→ EXCERPTED PASSAGE:
---
Creates a slab based on the structure definition with the structure
alignment, size and name. This is cleaner because the name showing up
in /sys/slab/xxx will be the structure name. One can search the source
for the name. The common alignment attributs to the struct can control
slab alignmnet.

Note: SLAB_HWCACHE_ALIGN is *not* supported as a flag. The flags do
*not* specify alignments. The alignment is done to the structure and
please nowhere else.

Create a slabcache with slab_ops (please use only for special slabs):

KMEM_CACHE_OPS(<struct>, <flags>, <slab_ops>)

Old kmem_cache_create() support:

kmem_cache_create alone still accepts the specification of SLAB_HWCACHE_ALIGN
*if* there is no other alignment specified. In that case kmem_cache_create
will generate a proper alignment depending on the size of the structure.
---
→ DATA EXCERPTS:
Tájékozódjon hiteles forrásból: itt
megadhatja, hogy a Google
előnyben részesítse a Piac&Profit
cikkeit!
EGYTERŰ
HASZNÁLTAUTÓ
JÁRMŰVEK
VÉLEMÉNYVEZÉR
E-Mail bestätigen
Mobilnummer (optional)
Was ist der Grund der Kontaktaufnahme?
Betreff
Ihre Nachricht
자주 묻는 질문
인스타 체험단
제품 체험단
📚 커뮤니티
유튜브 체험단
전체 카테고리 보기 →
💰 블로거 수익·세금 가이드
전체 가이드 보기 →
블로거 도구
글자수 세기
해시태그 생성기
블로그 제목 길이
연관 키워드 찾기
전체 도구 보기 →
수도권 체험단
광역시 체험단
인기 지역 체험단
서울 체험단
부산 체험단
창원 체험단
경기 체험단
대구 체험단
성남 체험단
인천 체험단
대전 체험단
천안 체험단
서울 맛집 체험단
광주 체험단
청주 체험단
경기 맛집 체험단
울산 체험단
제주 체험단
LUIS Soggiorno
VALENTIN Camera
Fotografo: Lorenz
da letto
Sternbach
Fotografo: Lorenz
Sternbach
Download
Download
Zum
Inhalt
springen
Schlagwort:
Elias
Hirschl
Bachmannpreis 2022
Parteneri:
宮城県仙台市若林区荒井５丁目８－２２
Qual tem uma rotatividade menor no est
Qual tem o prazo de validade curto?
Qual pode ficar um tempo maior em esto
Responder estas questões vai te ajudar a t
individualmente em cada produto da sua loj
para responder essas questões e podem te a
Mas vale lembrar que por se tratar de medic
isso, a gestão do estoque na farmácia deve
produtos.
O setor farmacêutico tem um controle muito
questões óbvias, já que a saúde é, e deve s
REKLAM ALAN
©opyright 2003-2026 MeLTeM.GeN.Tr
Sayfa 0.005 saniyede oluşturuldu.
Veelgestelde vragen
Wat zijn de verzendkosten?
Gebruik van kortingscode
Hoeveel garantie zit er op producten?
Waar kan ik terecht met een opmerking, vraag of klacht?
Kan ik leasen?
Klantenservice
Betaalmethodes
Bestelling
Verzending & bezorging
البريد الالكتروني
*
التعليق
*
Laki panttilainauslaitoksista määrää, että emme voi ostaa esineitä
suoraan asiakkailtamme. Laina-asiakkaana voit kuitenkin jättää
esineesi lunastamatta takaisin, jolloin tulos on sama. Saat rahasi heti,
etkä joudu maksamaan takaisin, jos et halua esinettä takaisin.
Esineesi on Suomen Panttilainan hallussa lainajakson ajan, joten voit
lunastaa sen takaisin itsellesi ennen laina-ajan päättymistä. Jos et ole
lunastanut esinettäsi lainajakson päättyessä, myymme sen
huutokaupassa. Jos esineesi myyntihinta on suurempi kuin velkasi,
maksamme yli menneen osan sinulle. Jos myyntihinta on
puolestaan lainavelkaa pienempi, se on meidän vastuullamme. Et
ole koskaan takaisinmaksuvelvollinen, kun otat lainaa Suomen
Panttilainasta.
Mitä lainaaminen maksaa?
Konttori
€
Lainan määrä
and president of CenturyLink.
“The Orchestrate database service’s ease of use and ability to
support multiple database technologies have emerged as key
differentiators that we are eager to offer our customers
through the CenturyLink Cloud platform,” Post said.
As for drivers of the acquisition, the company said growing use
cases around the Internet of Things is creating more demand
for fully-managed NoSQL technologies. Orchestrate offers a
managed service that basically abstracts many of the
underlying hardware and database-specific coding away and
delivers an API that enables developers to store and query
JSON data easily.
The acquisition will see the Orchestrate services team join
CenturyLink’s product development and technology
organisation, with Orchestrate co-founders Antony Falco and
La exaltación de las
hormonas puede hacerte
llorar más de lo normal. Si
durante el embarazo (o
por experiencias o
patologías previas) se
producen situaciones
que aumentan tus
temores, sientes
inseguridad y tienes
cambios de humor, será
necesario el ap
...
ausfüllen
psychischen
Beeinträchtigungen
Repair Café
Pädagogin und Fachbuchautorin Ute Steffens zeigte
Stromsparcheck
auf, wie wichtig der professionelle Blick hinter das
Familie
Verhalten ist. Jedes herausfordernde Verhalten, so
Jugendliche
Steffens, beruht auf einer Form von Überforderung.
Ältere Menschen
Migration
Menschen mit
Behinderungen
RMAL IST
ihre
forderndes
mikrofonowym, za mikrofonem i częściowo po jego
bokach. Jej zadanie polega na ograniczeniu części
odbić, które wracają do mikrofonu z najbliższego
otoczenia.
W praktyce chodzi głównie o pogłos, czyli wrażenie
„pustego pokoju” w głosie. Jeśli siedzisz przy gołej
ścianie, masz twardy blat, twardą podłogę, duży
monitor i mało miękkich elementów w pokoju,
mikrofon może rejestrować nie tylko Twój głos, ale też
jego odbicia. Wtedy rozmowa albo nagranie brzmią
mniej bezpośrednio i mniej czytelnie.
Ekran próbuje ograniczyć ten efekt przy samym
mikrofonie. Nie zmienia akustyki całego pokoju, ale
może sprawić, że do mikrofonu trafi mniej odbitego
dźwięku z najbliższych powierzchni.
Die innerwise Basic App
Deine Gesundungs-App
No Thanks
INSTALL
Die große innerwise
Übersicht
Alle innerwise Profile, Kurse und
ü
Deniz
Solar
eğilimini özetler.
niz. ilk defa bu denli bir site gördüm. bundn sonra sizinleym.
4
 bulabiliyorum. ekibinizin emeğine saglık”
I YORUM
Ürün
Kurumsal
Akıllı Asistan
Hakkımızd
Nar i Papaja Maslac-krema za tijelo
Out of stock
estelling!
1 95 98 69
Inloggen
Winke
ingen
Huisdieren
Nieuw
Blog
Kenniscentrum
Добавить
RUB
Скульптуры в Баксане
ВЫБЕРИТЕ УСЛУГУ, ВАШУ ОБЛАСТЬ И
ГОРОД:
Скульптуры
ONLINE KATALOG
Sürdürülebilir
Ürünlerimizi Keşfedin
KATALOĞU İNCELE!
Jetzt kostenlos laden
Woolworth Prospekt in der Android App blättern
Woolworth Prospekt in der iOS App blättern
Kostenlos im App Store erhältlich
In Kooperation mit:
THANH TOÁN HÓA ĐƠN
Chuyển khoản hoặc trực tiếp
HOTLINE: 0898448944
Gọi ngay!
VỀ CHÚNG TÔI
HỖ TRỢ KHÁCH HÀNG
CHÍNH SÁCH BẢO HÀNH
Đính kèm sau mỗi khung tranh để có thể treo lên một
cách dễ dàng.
---
→ PARTS OF THE EXERCISE:
A – Could you write out everything in the slab cache passage from "Creates a slab" down to "KMEM_CACHE_OPS(<struct>, <flags>, <slab_ops>)"?
B – How would you sum up the slab cache passage in two sentences?
The listing has nothing to do with the slab cache passage.

→ SOLUTIONS TO THE EXERCISE:
A –
Creates a slab based on the structure definition with the structure
alignment, size and name. This is cleaner because the name showing up
in /sys/slab/xxx will be the structure name. One can search the source
for the name. The common alignment attributs to the struct can control
slab alignmnet.

Note: SLAB_HWCACHE_ALIGN is *not* supported as a flag. The flags do
*not* specify alignments. The alignment is done to the structure and
please nowhere else.

Create a slabcache with slab_ops (please use only for special slabs):

KMEM_CACHE_OPS(<struct>, <flags>, <slab_ops>)

B – A slab is created from a structure definition with that structure's alignment, size and name, and alignment is set on the structure itself rather than through flags, since SLAB_HWCACHE_ALIGN is not supported as a flag. KMEM_CACHE_OPS creates a slab cache with slab_ops and is meant only for special slabs, while the old kmem_cache_create still accepts SLAB_HWCACHE_ALIGN when no other alignment is specified and then generates an alignment based on the structure's size.